* RECORDS FOR THE TASK
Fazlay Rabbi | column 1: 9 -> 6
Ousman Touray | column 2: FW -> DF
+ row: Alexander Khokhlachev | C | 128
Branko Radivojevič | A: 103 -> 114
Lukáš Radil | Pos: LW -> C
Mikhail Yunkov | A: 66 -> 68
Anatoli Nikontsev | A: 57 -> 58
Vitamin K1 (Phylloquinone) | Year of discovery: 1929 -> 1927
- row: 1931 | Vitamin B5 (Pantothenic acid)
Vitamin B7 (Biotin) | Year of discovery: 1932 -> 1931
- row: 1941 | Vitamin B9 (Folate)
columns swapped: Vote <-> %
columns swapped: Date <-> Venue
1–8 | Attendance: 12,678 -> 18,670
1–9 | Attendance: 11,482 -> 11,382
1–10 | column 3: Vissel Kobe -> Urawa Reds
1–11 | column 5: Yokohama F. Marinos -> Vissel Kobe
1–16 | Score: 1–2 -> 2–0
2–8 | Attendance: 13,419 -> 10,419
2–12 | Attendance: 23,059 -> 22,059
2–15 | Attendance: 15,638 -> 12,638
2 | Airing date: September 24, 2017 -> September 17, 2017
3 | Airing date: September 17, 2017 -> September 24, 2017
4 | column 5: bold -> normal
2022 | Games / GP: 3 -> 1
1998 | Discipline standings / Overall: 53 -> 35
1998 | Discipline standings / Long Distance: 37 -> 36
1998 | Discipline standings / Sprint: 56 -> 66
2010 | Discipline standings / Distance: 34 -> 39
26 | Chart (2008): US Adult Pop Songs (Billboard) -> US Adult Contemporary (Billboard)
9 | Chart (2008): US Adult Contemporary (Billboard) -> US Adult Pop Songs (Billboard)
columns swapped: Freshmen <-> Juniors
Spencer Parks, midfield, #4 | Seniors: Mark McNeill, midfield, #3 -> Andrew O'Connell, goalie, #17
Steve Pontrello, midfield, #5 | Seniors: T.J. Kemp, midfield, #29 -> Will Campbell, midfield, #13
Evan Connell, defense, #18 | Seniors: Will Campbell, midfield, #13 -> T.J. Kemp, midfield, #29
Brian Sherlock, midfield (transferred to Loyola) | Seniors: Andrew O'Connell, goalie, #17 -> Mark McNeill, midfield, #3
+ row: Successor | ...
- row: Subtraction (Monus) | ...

* PROBLEM DESCRIPTION
Rewrite all of the records above, changing every "Attendance" to "Spectators" and leaving everything else the same.

* RESULT OF THE EXERCISE
Fazlay Rabbi | column 1: 9 -> 6
Ousman Touray | column 2: FW -> DF
+ row: Alexander Khokhlachev | C | 128
Branko Radivojevič | A: 103 -> 114
Lukáš Radil | Pos: LW -> C
Mikhail Yunkov | A: 66 -> 68
Anatoli Nikontsev | A: 57 -> 58
Vitamin K1 (Phylloquinone) | Year of discovery: 1929 -> 1927
- row: 1931 | Vitamin B5 (Pantothenic acid)
Vitamin B7 (Biotin) | Year of discovery: 1932 -> 1931
- row: 1941 | Vitamin B9 (Folate)
columns swapped: Vote <-> %
columns swapped: Date <-> Venue
1–8 | Spectators: 12,678 -> 18,670
1–9 | Spectators: 11,482 -> 11,382
1–10 | column 3: Vissel Kobe -> Urawa Reds
1–11 | column 5: Yokohama F. Marinos -> Vissel Kobe
1–16 | Score: 1–2 -> 2–0
2–8 | Spectators: 13,419 -> 10,419
2–12 | Spectators: 23,059 -> 22,059
2–15 | Spectators: 15,638 -> 12,638
2 | Airing date: September 24, 2017 -> September 17, 2017
3 | Airing date: September 17, 2017 -> September 24, 2017
4 | column 5: bold -> normal
2022 | Games / GP: 3 -> 1
1998 | Discipline standings / Overall: 53 -> 35
1998 | Discipline standings / Long Distance: 37 -> 36
1998 | Discipline standings / Sprint: 56 -> 66
2010 | Discipline standings / Distance: 34 -> 39
26 | Chart (2008): US Adult Pop Songs (Billboard) -> US Adult Contemporary (Billboard)
9 | Chart (2008): US Adult Contemporary (Billboard) -> US Adult Pop Songs (Billboard)
columns swapped: Freshmen <-> Juniors
Spencer Parks, midfield, #4 | Seniors: Mark McNeill, midfield, #3 -> Andrew O'Connell, goalie, #17
Steve Pontrello, midfield, #5 | Seniors: T.J. Kemp, midfield, #29 -> Will Campbell, midfield, #13
Evan Connell, defense, #18 | Seniors: Will Campbell, midfield, #13 -> T.J. Kemp, midfield, #29
Brian Sherlock, midfield (transferred to Loyola) | Seniors: Andrew O'Connell, goalie, #17 -> Mark McNeill, midfield, #3
+ row: Successor | ...
- row: Subtraction (Monus) | ...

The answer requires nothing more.